Text for analysis:

BEGIN

ESTATE PLANNING is the process by which a person can determine and control what happens to their assets upon their death and which assets are accessible to creditor claims.  The most common legal document used in estate planning is  a "Last Will  and Testament".  


HOWEVER, both the State's default intestate version of what happens AND the deceased individual's version, set out  in a "Will"  require a probate court proceeding and an Order signed by a Judge to become effective. The proceedings are public. Names and addresses of heirs for intestate individuals are public, and the terms of a "Will" are public. Newspaper notices are required. The assets and debts of the estate are public.  It often takes months or even years to settle and distribute the assets of a probated estate.


The legal purpose of probate is to judicially transfer clear title to assets which had been owned by the decedent.  However, before that happens, creditors are first given an opportunity to file and pursue their claims against the estate.

END

[Data items]
BEGIN

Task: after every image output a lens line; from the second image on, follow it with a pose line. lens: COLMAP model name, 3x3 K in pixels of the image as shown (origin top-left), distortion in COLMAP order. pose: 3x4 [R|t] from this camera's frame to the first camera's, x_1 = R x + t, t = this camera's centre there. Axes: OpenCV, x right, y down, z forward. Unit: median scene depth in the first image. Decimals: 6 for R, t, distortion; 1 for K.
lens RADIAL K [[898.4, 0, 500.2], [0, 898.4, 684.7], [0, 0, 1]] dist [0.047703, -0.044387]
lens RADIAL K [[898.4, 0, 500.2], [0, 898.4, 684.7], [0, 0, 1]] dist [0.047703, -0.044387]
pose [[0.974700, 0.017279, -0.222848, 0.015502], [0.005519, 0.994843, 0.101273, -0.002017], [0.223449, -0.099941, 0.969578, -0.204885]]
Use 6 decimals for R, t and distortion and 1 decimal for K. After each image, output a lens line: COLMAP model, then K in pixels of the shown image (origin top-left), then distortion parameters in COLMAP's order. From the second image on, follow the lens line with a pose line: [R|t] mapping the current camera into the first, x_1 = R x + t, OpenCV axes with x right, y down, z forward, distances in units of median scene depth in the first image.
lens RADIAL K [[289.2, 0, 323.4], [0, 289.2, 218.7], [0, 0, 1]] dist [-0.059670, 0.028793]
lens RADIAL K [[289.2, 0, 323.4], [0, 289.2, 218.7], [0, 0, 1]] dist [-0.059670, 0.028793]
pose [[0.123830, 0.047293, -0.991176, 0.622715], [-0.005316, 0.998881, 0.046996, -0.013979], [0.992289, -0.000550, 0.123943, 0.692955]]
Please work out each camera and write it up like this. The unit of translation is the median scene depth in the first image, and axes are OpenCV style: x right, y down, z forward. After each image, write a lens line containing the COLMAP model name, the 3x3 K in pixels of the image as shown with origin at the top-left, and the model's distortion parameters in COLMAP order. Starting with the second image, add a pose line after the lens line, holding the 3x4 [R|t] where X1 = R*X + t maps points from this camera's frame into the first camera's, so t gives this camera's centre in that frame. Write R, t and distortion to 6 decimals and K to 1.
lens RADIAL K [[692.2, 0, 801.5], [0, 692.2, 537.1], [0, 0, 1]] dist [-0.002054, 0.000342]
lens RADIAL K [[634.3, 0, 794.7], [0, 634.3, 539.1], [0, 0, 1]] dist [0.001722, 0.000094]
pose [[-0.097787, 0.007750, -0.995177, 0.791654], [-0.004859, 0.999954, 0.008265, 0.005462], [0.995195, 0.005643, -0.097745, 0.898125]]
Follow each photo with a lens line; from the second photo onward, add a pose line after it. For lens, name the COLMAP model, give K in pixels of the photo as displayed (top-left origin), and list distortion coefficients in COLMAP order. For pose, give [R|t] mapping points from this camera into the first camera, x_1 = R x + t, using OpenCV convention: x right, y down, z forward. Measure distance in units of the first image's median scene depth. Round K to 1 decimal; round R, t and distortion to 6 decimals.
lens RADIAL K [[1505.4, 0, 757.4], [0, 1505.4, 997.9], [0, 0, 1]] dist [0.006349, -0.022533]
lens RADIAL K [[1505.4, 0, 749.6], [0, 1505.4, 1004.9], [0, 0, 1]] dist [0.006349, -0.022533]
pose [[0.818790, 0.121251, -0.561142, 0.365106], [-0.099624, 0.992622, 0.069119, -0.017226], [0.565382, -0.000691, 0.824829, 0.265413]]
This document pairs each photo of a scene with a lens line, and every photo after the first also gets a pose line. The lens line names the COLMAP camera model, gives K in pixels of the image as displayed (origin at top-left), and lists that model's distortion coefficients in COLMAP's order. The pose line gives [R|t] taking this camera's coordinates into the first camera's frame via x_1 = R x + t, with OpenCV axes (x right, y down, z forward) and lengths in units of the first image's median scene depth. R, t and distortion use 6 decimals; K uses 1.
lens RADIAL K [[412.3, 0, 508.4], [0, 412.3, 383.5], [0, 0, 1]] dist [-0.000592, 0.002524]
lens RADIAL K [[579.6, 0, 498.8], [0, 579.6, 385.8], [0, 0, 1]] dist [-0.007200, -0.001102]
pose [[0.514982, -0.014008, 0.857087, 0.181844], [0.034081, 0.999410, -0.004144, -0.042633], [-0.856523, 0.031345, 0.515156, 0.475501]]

END

Problems to work on:
1. What does the estate planning text name as the most common legal document used in estate planning?
2. Please reproduce the part of the estate planning text starting with "ESTATE PLANNING is the" and going on through "of a probated estate.".

Answers by item:
1. A "Last Will and Testament."

2.
ESTATE PLANNING is the process by which a person can determine and control what happens to their assets upon their death and which assets are accessible to creditor claims.  The most common legal document used in estate planning is  a "Last Will  and Testament".  


HOWEVER, both the State's default intestate version of what happens AND the deceased individual's version, set out  in a "Will"  require a probate court proceeding and an Order signed by a Judge to become effective. The proceedings are public. Names and addresses of heirs for intestate individuals are public, and the terms of a "Will" are public. Newspaper notices are required. The assets and debts of the estate are public.  It often takes months or even years to settle and distribute the assets of a probated estate.